To be clear, JR posted about the added vertical movement from a conical in a high frequency purely lateral groove.  I added that in the case of a cartridge with minimal / no vertical compliance this can be a very bad combination.  If this were a situation where the cartridge tracked at 1.5g I wouldn't be as concerned as one that tracks at 4g.

dave

@goofyfoot, this induced errant vertical excursion can be easily calculated mathematically if you are comfortable with numbers. A conical stylus (and, to a lesser degree an elliptical stylus) will exhibit this induced errant vertical excursion to make its way through the groove to greater and lesser degrees depending upon record velocity, frequency and playing radius. This "pinch effect" has been known for decades and has been written about in the scientific journals in the 50s and 60s. What few cartridge designers fully appreciate is that the perturbations in the groove that ultimately result in an audible signal can be measured CONSERVATIVELY in the low triple digit nanometer range. The stylus in the animation I shared above has this errant vertical excursion in the single digit micron range. The high frequency portion of a frequency sweep on a test record has a horizontal perturbation around 3 microns. That's all!

I have analyzed hundreds of cartridges by nearly 50 manufacturers and can attest that there are VERY few cartridge designers who fully understand the microscopic world their products are meant to navigate. Fewer still who understand why a high fidelity mechanical transcription requires the playback contact points to be not only a genuine facsimile of the cutting contact points but their angles must agree with each other NET of lacquer spring back.

For those of challenged imagination, look at it this way: a groove wall with lateral deviations will push back against the stylus (yes, that's Newton's first law). The shape of the stylus will affect the direction of force exerted on the stylus, which just a little painless thought about vectors will make obvious. Image pushing your finger in a horizontal direction against a plane inclined at 45° to the vertical. Your force will be equally divided into a lateral and a vertical component, and the inclined plane will move not horizontally, but in a direction 45° above the horizontal. Those vectors will mean that a rounded stylus profile will experience not only lateral pushback, but also some in a vertical direction. That will tend to make the stylus go up and down, just like the chatter on a machine tool. A stylus with a side profile that is more vertical, will experience that force more in the lateral plane and less in the vertical.

None of this will matter more than it does with a stereo record and a stereo cartridge, as long as the mono cartridge has vertical compliance. If you have a mono cartridge that has no vertical compliance, all that vertical force has no suspension to damp it: it must make the whole stylus/cantilever/cartridge move up and down with the resulting hammering in the groove. This seems rather elementary.

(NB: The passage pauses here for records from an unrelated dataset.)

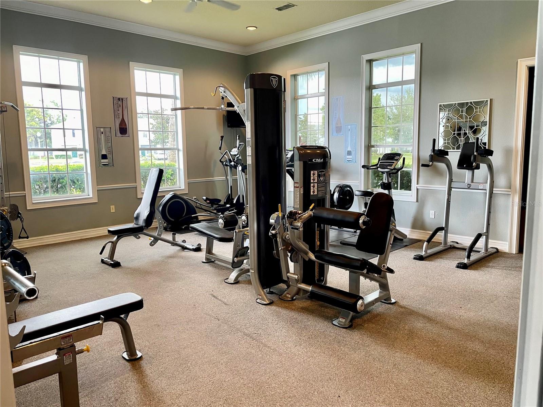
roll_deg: +0.9
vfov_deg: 53.1
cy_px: 204
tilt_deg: -7.4
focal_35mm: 26
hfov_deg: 67.3
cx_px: 272
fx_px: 408
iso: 80
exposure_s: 1/60
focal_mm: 4.2
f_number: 1.6
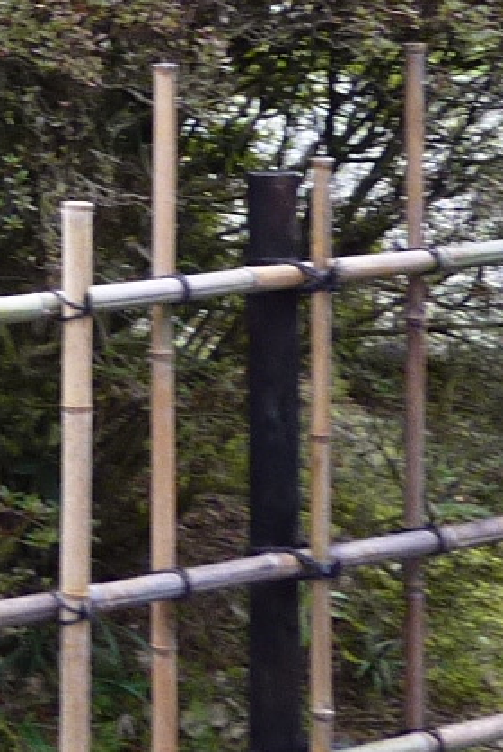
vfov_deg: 15.5
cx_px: -562
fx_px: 2657
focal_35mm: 127
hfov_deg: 9.9
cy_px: -149
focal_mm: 4.1
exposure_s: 1/30
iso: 125
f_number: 3.3
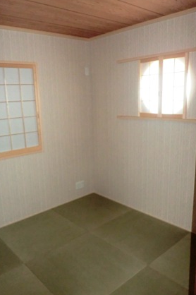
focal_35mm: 29
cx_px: 87
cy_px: 148
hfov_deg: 44.8
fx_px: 237
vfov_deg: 63.7
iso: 400
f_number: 2.8
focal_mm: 4.7
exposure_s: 1/60
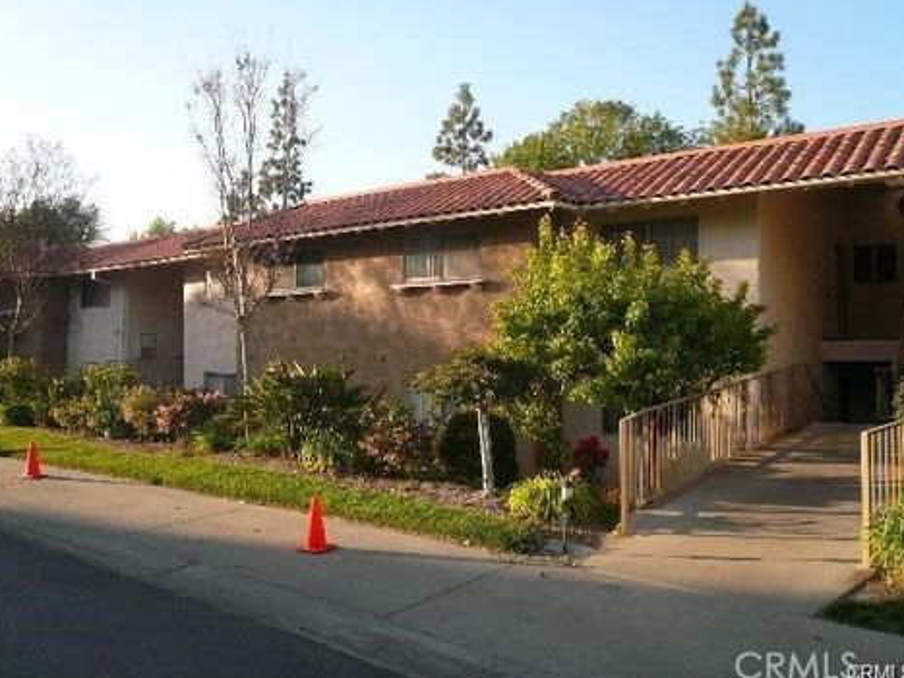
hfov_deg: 60.0
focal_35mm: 30
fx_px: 783
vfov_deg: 46.8
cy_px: 324
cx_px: 439
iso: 100
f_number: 2.8
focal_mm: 4.6
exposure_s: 1/400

Now you might argue this - but what does vertical chatter matter if the groove only contains lateral information? Sure, we can go there. Conical styli used to play mono records for many years in the days when mono cartridges never dreamed of having vertical compliance. Did those records suffer more damage than a mono disc with a non-vertically compliant cartridge? Than a similar cartridge with an elliptical profiled stylus? Or a stereo record with a stereo pickup? I don't know, but I can see the theoretical argument for why this should be so.

This does make me feel more likely to settle on a cartridge that is an adapted stereo design, with its guts rotated 45° and with a modern profiled stylus. That way I'll do no harm if I accidentally put a stereo record under that pickup, and I know I'm theoretically less likely to damage my original mono Parlophone Beatles.

@wallytools Yes, I understand the theoretical principles involved. The size of the stylus is a factor here too. A larger stylus being exponentially more detrimental than a smaller stylus. My stylus is a 0.65 conical and my arm is a 9 inch set for  Baerwald. I'm getting more noise with newer records than with my older records. For me, noise would be significant inside one groove and then it clears up for the remaining LP.